##### Text shown #####

3.             A new Section 7.1.5 shall be added to the Agreement to read in its entirety as follows:

 

“7.1.5      Automatic Termination.   The Agreement shall terminate on the date that the Purchaser and its Affiliates own less than 5% of the voting power of all outstanding securities of the Company entitling the holders thereof to vote generally in the election of directors.”

 

4.             Section 8.8 is amended and restated in its entirety as follows:

 

“Successors and Assigns. Except as otherwise provided herein, this Agreement shall be binding upon and inure to the benefit of the parties and their respective successors and assigns. The Purchaser may not assign any or all of its rights hereunder without the consent of the Company (whether in connection with any sale or transfer of all or any portion of the securities of the Company held by the Purchaser or otherwise); provided, however, (i) that the Purchaser may assign its rights and obligations under this Agreement to any Affiliate of the Purchaser; provided that such Affiliate executes a joinder agreement and becomes a party to this Agreement as a Purchaser hereunder and (ii) the board designation rights set forth in Section 4.1(d) may be assigned without the consent of the Company in accordance with the following sentence.  A Purchaser may formally assign one or more of its rights to a Purchaser Director set forth in Section 4.1(d) in connection with a sale of securities of the Company to a transferee; provided that (i) such transferee executes a joinder agreement and becomes a party to this Agreement as a Purchaser for purposes of Section 4.1(d), (ii) such transferee acquires at least 9,800,000 shares of Common Stock from the transferring Purchaser (as adjusted for any stock split, consolidation, reorganization, merger, dissolution and the like with respect to such shares), and (iii) a copy of the agreement allocating the right to one or more Purchaser Directors is provided to the Company.  The Company shall not assign this Agreement or any rights or obligations hereunder without the prior written consent of the Purchaser, except in connection with a transfer of its business substantially or as a whole, whether by merger, consolidation, sale of assets or otherwise and provided that (1) the assignee assumes in writing all obligations hereunder and (2) the Company remains liable to the extent still existing.”

#####

### [Prompt 1]
Copy the agreement amendment text above word for word.
### [Prompt 2]
Repeat everything in the entries below, from their very first line down to and including the line that contains "dieses Anliegen engagieren will, kann".

##### Extracted data #####

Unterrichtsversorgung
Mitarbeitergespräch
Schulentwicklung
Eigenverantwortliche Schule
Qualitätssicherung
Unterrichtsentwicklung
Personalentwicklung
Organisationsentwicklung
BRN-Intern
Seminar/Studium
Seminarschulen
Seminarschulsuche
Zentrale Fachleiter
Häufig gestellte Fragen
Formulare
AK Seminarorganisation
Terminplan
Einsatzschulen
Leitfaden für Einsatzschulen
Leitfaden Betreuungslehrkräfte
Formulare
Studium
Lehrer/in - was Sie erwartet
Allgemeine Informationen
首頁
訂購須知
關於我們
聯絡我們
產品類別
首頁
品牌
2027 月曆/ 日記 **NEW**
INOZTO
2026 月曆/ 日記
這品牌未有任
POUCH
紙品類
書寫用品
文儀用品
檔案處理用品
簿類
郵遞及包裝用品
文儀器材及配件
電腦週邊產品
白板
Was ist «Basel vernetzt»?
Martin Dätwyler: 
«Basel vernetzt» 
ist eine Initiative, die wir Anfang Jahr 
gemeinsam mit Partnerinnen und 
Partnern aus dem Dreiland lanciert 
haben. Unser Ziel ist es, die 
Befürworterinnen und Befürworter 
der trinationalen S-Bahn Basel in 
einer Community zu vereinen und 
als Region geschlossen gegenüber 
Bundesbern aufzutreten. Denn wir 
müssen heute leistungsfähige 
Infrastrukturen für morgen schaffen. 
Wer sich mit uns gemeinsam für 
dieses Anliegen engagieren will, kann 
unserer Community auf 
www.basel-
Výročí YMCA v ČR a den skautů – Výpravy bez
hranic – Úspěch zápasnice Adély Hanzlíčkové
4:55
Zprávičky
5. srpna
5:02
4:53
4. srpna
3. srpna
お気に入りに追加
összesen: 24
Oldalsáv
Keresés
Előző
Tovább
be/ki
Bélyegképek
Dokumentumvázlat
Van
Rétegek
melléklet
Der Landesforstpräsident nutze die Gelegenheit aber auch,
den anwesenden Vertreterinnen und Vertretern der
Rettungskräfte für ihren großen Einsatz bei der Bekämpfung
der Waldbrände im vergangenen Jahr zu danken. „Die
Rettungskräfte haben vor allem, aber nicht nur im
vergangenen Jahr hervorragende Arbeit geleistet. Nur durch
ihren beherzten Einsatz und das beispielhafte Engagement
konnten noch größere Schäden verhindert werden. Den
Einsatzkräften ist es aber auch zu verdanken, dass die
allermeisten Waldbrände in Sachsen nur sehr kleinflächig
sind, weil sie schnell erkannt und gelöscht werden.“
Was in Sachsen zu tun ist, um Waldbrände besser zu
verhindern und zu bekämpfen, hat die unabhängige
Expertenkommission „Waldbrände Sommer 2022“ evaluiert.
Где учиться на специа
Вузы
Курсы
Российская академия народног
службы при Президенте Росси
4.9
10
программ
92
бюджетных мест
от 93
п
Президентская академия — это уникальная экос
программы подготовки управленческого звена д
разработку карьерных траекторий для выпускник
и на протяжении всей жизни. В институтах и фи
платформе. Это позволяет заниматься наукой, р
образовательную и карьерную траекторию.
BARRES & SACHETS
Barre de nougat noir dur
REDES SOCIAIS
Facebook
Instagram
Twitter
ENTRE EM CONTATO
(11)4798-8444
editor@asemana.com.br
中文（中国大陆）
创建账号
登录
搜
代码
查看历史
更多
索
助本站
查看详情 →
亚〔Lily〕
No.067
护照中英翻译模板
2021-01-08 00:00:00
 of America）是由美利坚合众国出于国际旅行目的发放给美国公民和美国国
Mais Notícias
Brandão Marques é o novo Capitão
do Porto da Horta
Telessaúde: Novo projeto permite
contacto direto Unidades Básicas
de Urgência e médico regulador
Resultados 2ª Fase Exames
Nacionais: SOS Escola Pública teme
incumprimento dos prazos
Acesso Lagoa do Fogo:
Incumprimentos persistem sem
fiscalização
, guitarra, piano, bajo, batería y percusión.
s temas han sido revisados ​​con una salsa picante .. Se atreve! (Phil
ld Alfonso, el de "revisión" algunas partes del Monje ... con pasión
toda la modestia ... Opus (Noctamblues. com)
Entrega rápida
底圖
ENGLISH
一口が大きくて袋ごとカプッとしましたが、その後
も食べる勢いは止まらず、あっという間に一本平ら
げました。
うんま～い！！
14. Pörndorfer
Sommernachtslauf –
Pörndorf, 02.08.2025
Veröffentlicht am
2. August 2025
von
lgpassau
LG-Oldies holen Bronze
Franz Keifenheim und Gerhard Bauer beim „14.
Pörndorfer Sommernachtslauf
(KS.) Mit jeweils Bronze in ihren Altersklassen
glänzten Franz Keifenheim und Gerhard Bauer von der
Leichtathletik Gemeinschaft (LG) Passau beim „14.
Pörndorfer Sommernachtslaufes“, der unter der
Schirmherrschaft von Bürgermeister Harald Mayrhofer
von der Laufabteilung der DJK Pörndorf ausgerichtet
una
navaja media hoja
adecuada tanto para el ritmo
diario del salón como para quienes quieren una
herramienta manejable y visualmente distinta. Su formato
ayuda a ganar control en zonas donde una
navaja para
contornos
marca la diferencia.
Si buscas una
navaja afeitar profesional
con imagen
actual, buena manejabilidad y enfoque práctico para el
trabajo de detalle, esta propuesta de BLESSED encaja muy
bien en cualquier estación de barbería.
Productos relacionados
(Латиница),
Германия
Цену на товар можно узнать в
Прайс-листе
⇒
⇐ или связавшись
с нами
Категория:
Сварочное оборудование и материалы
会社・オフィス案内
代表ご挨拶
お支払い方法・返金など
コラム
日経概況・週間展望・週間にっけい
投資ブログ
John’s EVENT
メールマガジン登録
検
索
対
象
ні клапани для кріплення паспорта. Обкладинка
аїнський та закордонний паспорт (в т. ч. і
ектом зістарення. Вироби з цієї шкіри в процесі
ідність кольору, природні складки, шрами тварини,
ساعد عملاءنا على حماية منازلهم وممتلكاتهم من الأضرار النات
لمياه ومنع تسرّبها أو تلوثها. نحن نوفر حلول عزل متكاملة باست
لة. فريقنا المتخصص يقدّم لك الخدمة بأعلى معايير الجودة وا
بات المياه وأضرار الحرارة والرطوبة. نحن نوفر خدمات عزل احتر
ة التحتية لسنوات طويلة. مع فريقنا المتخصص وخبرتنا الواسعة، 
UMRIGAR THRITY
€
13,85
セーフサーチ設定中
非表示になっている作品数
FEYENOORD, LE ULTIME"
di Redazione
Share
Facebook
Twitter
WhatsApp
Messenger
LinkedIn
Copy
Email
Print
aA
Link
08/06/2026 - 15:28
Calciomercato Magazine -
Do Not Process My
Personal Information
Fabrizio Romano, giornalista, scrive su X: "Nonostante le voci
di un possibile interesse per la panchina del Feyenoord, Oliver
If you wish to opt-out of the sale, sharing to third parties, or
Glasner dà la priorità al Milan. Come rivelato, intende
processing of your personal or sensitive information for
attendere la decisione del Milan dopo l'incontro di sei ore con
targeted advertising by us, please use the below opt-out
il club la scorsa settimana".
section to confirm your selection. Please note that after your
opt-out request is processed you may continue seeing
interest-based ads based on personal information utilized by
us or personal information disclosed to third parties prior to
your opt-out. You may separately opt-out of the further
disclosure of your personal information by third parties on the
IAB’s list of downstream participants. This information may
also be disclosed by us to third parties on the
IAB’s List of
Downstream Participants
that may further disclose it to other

#####

### [Solution 1]
3.             A new Section 7.1.5 shall be added to the Agreement to read in its entirety as follows:

 

“7.1.5      Automatic Termination.   The Agreement shall terminate on the date that the Purchaser and its Affiliates own less than 5% of the voting power of all outstanding securities of the Company entitling the holders thereof to vote generally in the election of directors.”

 

4.             Section 8.8 is amended and restated in its entirety as follows:

 

“Successors and Assigns. Except as otherwise provided herein, this Agreement shall be binding upon and inure to the benefit of the parties and their respective successors and assigns. The Purchaser may not assign any or all of its rights hereunder without the consent of the Company (whether in connection with any sale or transfer of all or any portion of the securities of the Company held by the Purchaser or otherwise); provided, however, (i) that the Purchaser may assign its rights and obligations under this Agreement to any Affiliate of the Purchaser; provided that such Affiliate executes a joinder agreement and becomes a party to this Agreement as a Purchaser hereunder and (ii) the board designation rights set forth in Section 4.1(d) may be assigned without the consent of the Company in accordance with the following sentence.  A Purchaser may formally assign one or more of its rights to a Purchaser Director set forth in Section 4.1(d) in connection with a sale of securities of the Company to a transferee; provided that (i) such transferee executes a joinder agreement and becomes a party to this Agreement as a Purchaser for purposes of Section 4.1(d), (ii) such transferee acquires at least 9,800,000 shares of Common Stock from the transferring Purchaser (as adjusted for any stock split, consolidation, reorganization, merger, dissolution and the like with respect to such shares), and (iii) a copy of the agreement allocating the right to one or more Purchaser Directors is provided to the Company.  The Company shall not assign this Agreement or any rights or obligations hereunder without the prior written consent of the Purchaser, except in connection with a transfer of its business substantially or as a whole, whether by merger, consolidation, sale of assets or otherwise and provided that (1) the assignee assumes in writing all obligations hereunder and (2) the Company remains liable to the extent still existing.”

### [Solution 2]
Unterrichtsversorgung
Mitarbeitergespräch
Schulentwicklung
Eigenverantwortliche Schule
Qualitätssicherung
Unterrichtsentwicklung
Personalentwicklung
Organisationsentwicklung
BRN-Intern
Seminar/Studium
Seminarschulen
Seminarschulsuche
Zentrale Fachleiter
Häufig gestellte Fragen
Formulare
AK Seminarorganisation
Terminplan
Einsatzschulen
Leitfaden für Einsatzschulen
Leitfaden Betreuungslehrkräfte
Formulare
Studium
Lehrer/in - was Sie erwartet
Allgemeine Informationen
首頁
訂購須知
關於我們
聯絡我們
產品類別
首頁
品牌
2027 月曆/ 日記 **NEW**
INOZTO
2026 月曆/ 日記
這品牌未有任
POUCH
紙品類
書寫用品
文儀用品
檔案處理用品
簿類
郵遞及包裝用品
文儀器材及配件
電腦週邊產品
白板
Was ist «Basel vernetzt»?
Martin Dätwyler: 
«Basel vernetzt» 
ist eine Initiative, die wir Anfang Jahr 
gemeinsam mit Partnerinnen und 
Partnern aus dem Dreiland lanciert 
haben. Unser Ziel ist es, die 
Befürworterinnen und Befürworter 
der trinationalen S-Bahn Basel in 
einer Community zu vereinen und 
als Region geschlossen gegenüber 
Bundesbern aufzutreten. Denn wir 
müssen heute leistungsfähige 
Infrastrukturen für morgen schaffen. 
Wer sich mit uns gemeinsam für 
dieses Anliegen engagieren will, kann 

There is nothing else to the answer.